Furthermore. Speaking selfishly, my kids consume less taxes than most others. Because I home educate. Now, in the present legal climate, the local education authority has a duty to ensure that any child within their catchment is receiving "an appropriate level of education." Now, this does not mean the national curriculum, and anyone who can explain to me how having a national curriculum, which is the same, in theory, for every single child, ensures that each child, regardless of ability, interest or talent, gets an appropriate level of education, well anyone who explains that will get their own fricking Guardian column. No, it does not mean the national curriculum, because that only applies within teaching institutions that receive state funding. And last I checked, I wasn't getting paid for teaching my kids, nor was Kelly, in fact, I pay taxes for state education which they don't get.
And what is this information that will be gathered? Okay, we start with the social services information, but that apparently wasn't enough to "prevent a tragedy", there should have been reports from the child's school as well. Okay, which records, school nurse records? Okay, at the moment, if a school nurse believes there is evidence of abuse, they are bound by law to report this to the social services, but apparently this isn't good enough, so okay, school nurse records go in there. wait a minute, does that mean that the database now has access to the medical records of every child.
Remember, these records are allegedly going to be deleted as soon as the child "comes of age", to be immediately then re-entered on the national ID card database, the NHS medical super database...
But remember, in order to prevent tragedy, we need a complete picture, we need to be able to see patterns, so we need the academic record to be on there, in case there is a period of absence unexplained by matching health records, or even a dip in academic achievement that may be indicative of trouble at home...

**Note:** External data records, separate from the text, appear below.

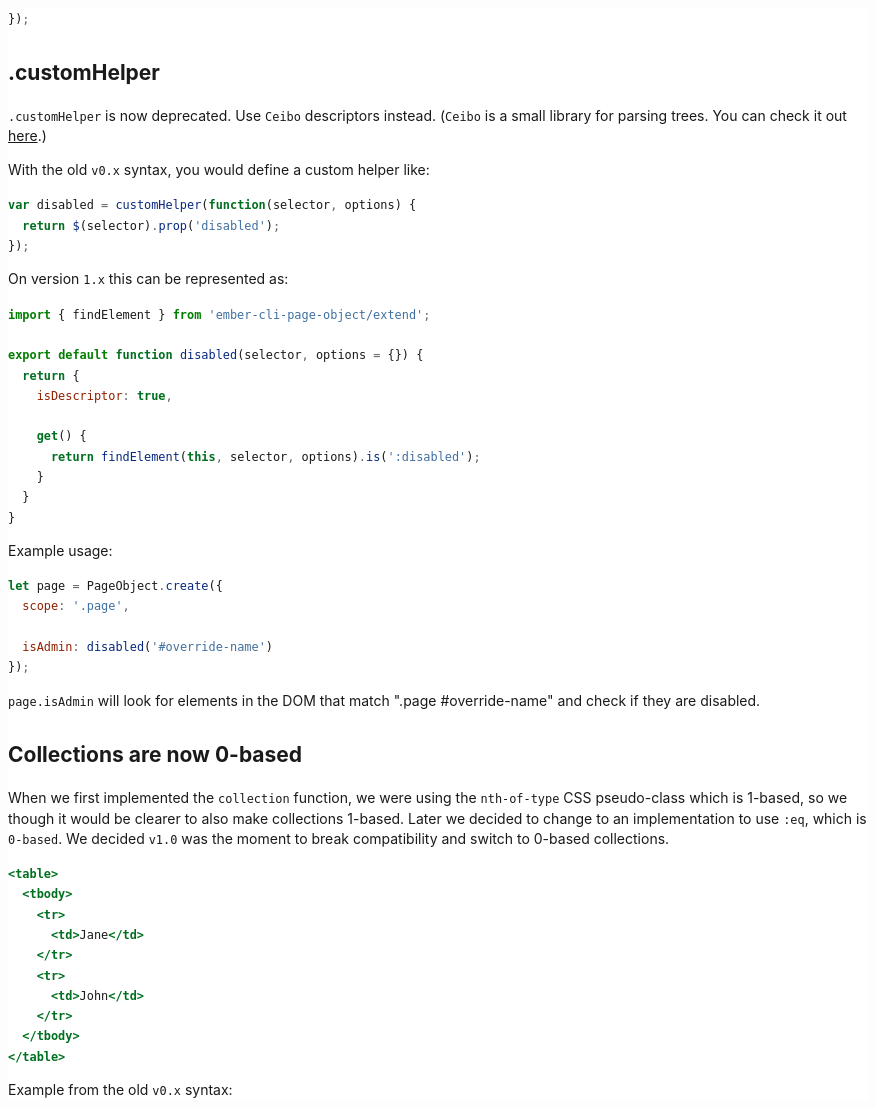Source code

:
 ```js
});
```

## .customHelper

`.customHelper` is now deprecated. Use `Ceibo` descriptors instead. (`Ceibo` is a small library for parsing trees. You can check it out [here](http://github.com/san650/ceibo).)

With the old `v0.x` syntax, you would define a custom helper like:

```js
var disabled = customHelper(function(selector, options) {
  return $(selector).prop('disabled');
});
```

On version `1.x` this can be represented as:

```js
import { findElement } from 'ember-cli-page-object/extend';

export default function disabled(selector, options = {}) {
  return {
    isDescriptor: true,

    get() {
      return findElement(this, selector, options).is(':disabled');
    }
  }
}
```

Example usage:

```js
let page = PageObject.create({
  scope: '.page',

  isAdmin: disabled('#override-name')
});
```

`page.isAdmin` will look for elements in the DOM that match ".page #override-name" and check if they are disabled.

## Collections are now 0-based

When we first implemented the `collection` function, we were using the
`nth-of-type` CSS pseudo-class which is 1-based, so we though it would
be clearer to also make collections 1-based. Later we decided to
change to an implementation to use `:eq`, which is `0-based`. We decided `v1.0`
was the moment to break compatibility and switch to 0-based collections.

```hbs
<table>
  <tbody>
    <tr>
      <td>Jane</td>
    </tr>
    <tr>
      <td>John</td>
    </tr>
  </tbody>
</table>
```

Example from the old `v0.x` syntax:

```js
```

So now, we have not only your school attendance record, but your disciplinary and academic record in an archive to be held, honest, only up until your 18th birthday, or possibly your 21st, at least until you're out of full time education...
And that record to be held, with your health record, in a vast database designed, built and run by the same sort of organisation that runs the CPA database.
And now, they're looking at the home ed sector, and saying, "Wait, we have no records from the school nurse or the teachers from these kids. All we have is an annual report from the local education officer saying that he has no concerns, but how do we measure that? My god, how do we achieve our targets with kids that we can't measure inside the system!"
And, of course, we can't have any children outside the system, because they may be being abused, or neglected.
So I guess we'll have to get parents of home ed children to file reports, and give their children SAT's, then we'll know, even if they took their children out of school because SAT's and the national curriculum patently were not working, and were forcing educational professionals to become administrative automata.
All because a small number of children are missed by the current system. There "may" be others we are missing now, because all the information needed to spot their neglect is out there, but not being spotted.
Shall I let you into a secret?
They are not being spotted because social services are regularly underfunded, under respected, and undermined by the very people who want to put every piece of information about my children into a database which I can confidently predict will be over funded, over time, and under specified in the bidding contracts.
Take the money that is going into every child matters.